Losing a loved one unexpectedly is one of the most difficult experiences a person can have. When someone else’s negligence is the reason why your loved one died, you might be eligible for compensation. The last thing you need after a significant loss is to deal with financial challenges. A wrongful death lawyer in Maryland helps you file a claim and get financial peace of mind, while you focus on supporting your family and healing from your loss.

Wrongful death claims allow surviving dependents and other family members to seek financial compensation when a loved one dies. Claims can include compensation for:

  • Loss of income
  • Pain and suffering
  • Funeral expenses and other costs

To receive compensation in a wrongful death claim, you’ll need to prove negligence. There are four elements involved in legal negligence, including:

  • At-fault party was responsible for a duty of care to the victim
  • At-fault party breached that duty
  • Those action’s resulted in the victim’s death
  • Damaged were suffered as a result of the action and the death

In plain language, this means the person against whom you filed a wrongful death claim was responsible for your loved one’s death because of their carelessness or recklessness and you’ve suffered a financial loss and more because of this.
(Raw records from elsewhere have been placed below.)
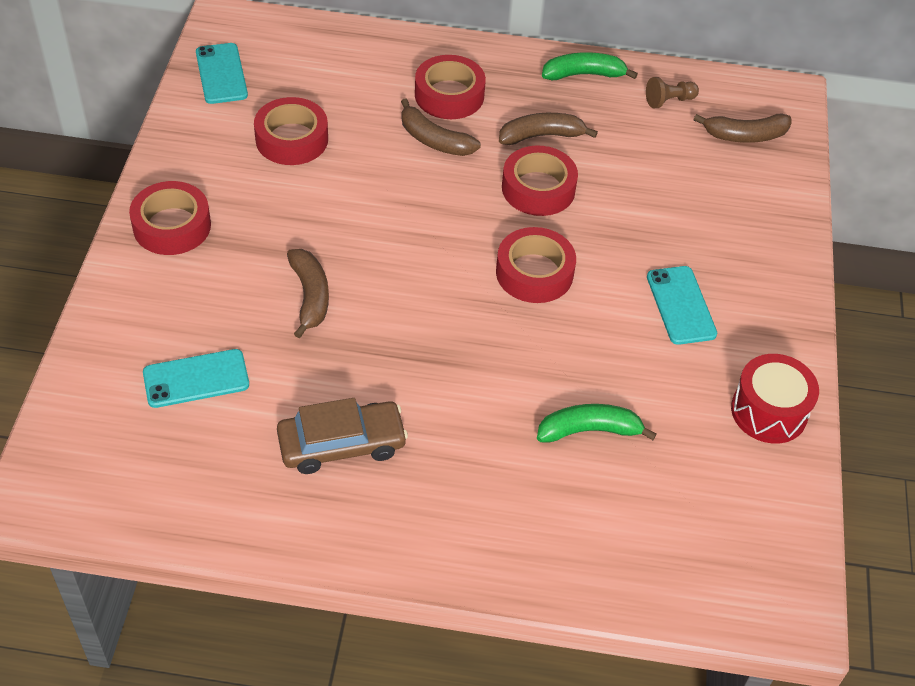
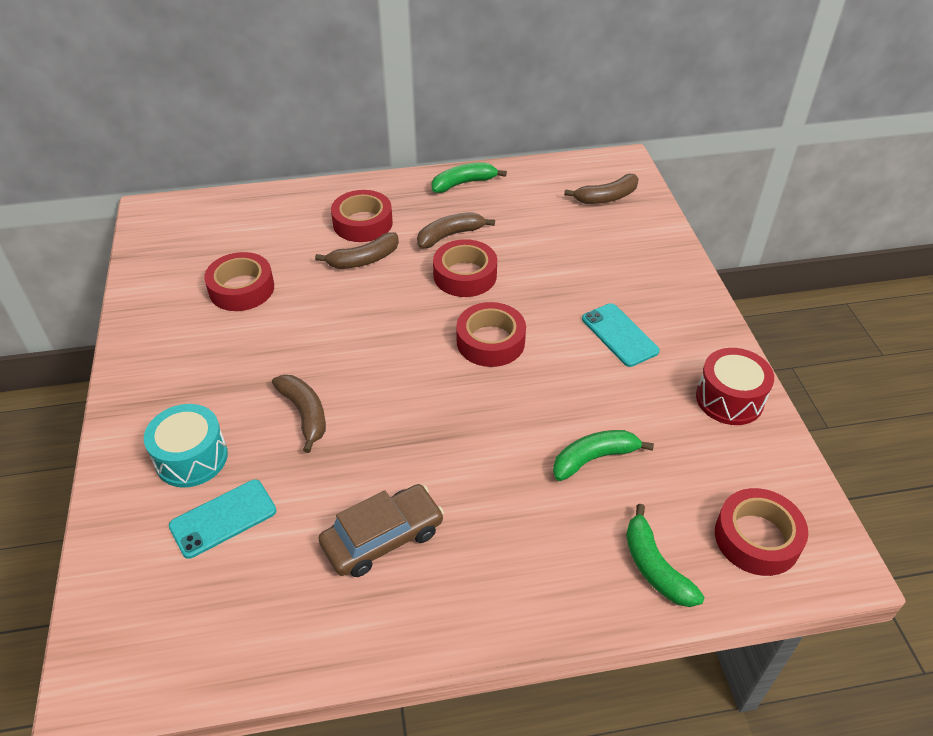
camera: 15 degrees left, 5 degrees down
red tape [129,181,211,255] -> red tape moved to [715,488,808,576]
turquoise phone [196,43,248,104] -> none
brown banana [401,98,481,156] -> brown banana turned 45 degrees counterclockwise [315,232,399,269]
brown pawn [646,77,699,108] -> none
none -> turquoise drum [144,404,228,488]
none -> green banana [626,504,705,607]

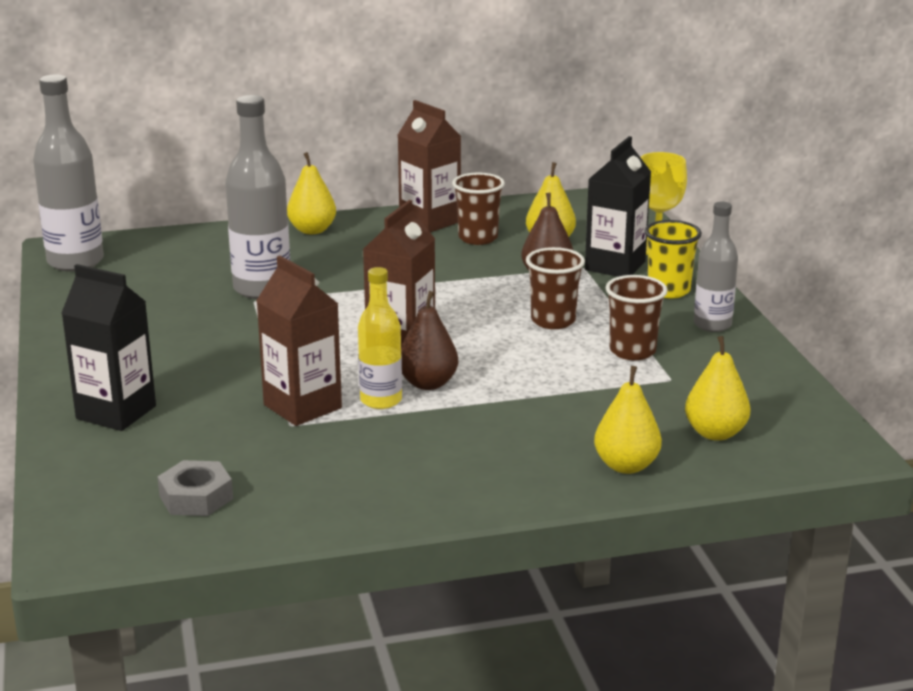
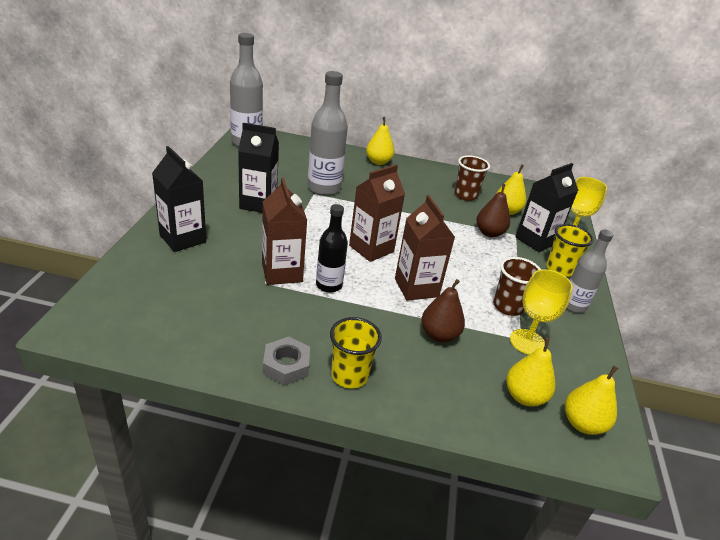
camera: 20 degrees right, 10 degrees up
grey nut [157,460,233,516] -> grey nut moved to [263,337,310,386]
yellow bottle [358,267,402,409] -> black bottle [316,204,348,293]
brown carton [398,100,461,232] -> brown carton moved to [395,195,455,301]
brown pear [401,291,458,390] -> brown pear moved to [421,279,465,343]
brown cup [526,247,585,329] -> none
yellow pear [594,366,662,474] -> yellow pear moved to [565,366,618,435]
none -> black carton [238,123,279,213]
none -> yellow cup [330,317,382,388]
none -> yellow goblet [510,269,573,355]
Successful wrongful death claims must prove all four of these factors. An attorney can help you gather evidence and plead your strongest case if you believe a wrongful death claim is warranted after you’ve lost a loved one.

What is Duty of Care?

Someone with a duty of care is expected to act reasonably to prevent other people from being injured. For example, you have a duty of care when you drive to obey traffic signals to not injure other people on the road. Duty of care depends on the deceased’s relationship to the defendant and the circumstances of the situation.

What Does It Mean to Breach the Duty of Care?

Once you’ve established the defendant had a duty of care, you’ll need to show that duty was breached. This can include doing something or failing to do something.

Showing Causation

In addition to showing the defendant had a breach of duty of care and breached that duty, you’ll also need to show that the action or inaction caused your loved one’s death.

To do this, your wrongful death lawyer will review the accident report, look at medical records, call on witnesses, and gather other evidence to show the cause of death. The goal is to link your loved one’s death to the actions or inactions of the defendant.

Were There Damages?

Finally, you’ll need to show that your loved one’s death caused measurable damages. This is almost always the case when someone dies because there are medical bills and funeral expenses. Additionally, there is usually a loss of earnings and a great deal of pain and suffering.

There’s a good chance you’re overwhelmed with emotion after the loss of a loved one. Financial challenges only add to this devastating time. A wrongful death attorney can help you pursue financial compensation for your loss while you focus on supporting your family.